Chronic pain will lead to extreme fatigue – not just the afternoon slump – so make sure that you are in regular communication with your healthcare team regarding treatment options so that your pain is well managed. Listen to our recent podcast on pain management with Dr Conor Hearty here. 


Five Healthier Snacks to Replace the Sugar/Caffeine Hit at 4pm 

You’re finding youre reaching for a hit of sugar or caffeine around three or four in the afternoon and it’s becoming a habit. But that’s all it is – a habit – and habits can be broken (Read our blog on changing habits here) 


The key is to have replacements, so that you don’t feel deprived, and you have something to reach for when you’re experiencing that slump (or preferably, before it even hits!). These snacks or ‘mini meals’ could make a real difference to someone who is continually struggling with an afternoon crash in energy – aim to eat them between three to four in the afternoon and you might also find that you are less likely to then overindulge or overeat in the evening time).  


  1. A bowl of protein-rich Greek yoghurt (full fat is preferable) – served with raspberries, blueberries and banana (add chia seeds or other seeds if you like the taste and for an added boost of omega-3s).  

  1. A peeled and sliced apple or celery stick(s) with peanut butter for a lovely combination of fibre with healthy fats and protein.  

  1. A bowl of porridge made by cooking half a cup of oats with half a cup of water and half a cup of milk – cook gently and serve with fresh fruit, dried fruit and seeds. A small amount of maple syrup or honey is allowed – the sugar won’t mess with your own blood sugars so much as the fibre from the oats will slow down your body’s response.  

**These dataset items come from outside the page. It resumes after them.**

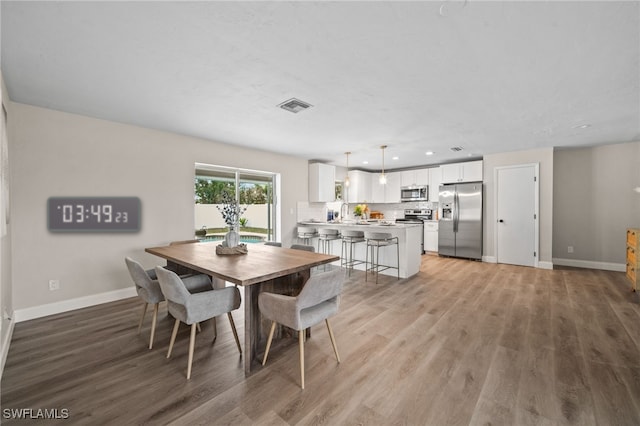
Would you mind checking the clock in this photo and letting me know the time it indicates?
3:49
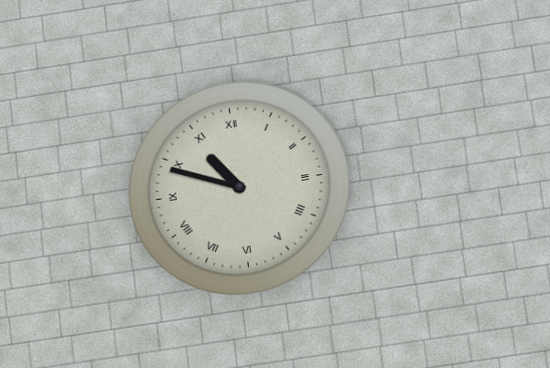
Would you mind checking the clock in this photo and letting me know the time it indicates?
10:49
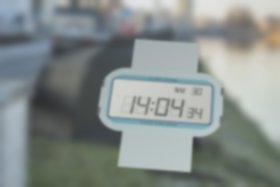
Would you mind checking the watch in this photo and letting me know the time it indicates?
14:04
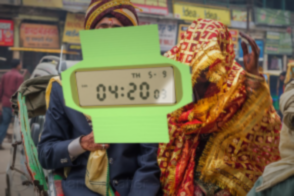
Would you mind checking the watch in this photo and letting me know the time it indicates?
4:20
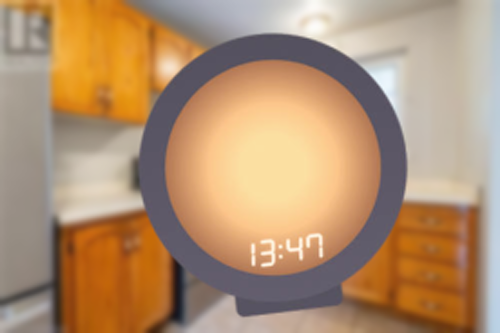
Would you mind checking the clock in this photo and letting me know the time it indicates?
13:47
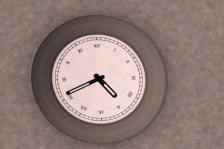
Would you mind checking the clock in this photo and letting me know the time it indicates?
4:41
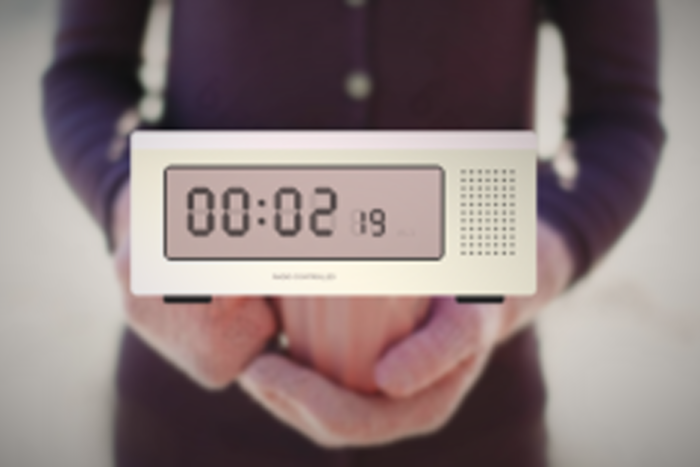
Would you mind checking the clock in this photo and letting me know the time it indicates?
0:02:19
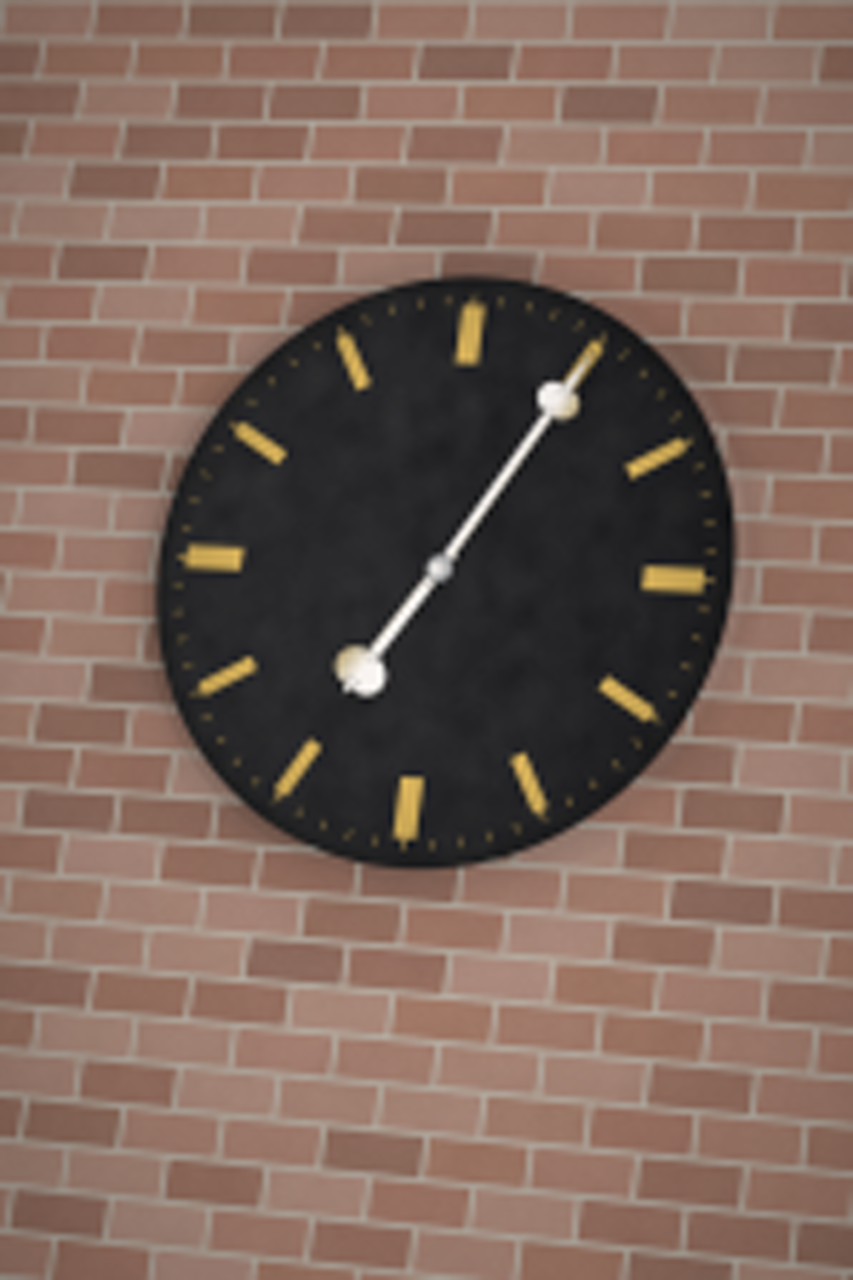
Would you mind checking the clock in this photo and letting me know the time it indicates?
7:05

  1. A humble boiled egg – a simple source of protein that takes 5 minutes to boil and satisfies the appetite. Eat yours with a slice of sourdough or wholemeal bread for a dose of fibre to help keep you full for longer.  

  1. Vegetable crudites with hummus - adding vegetables is also a great way to bulk up your meals, helping you feel more satisfied throughout the day. Try carrots and peppers dipped into either shop-bought or homemade hummus to also deliver a plant-based protein source with some healthy fats (from the tahini and olive oil).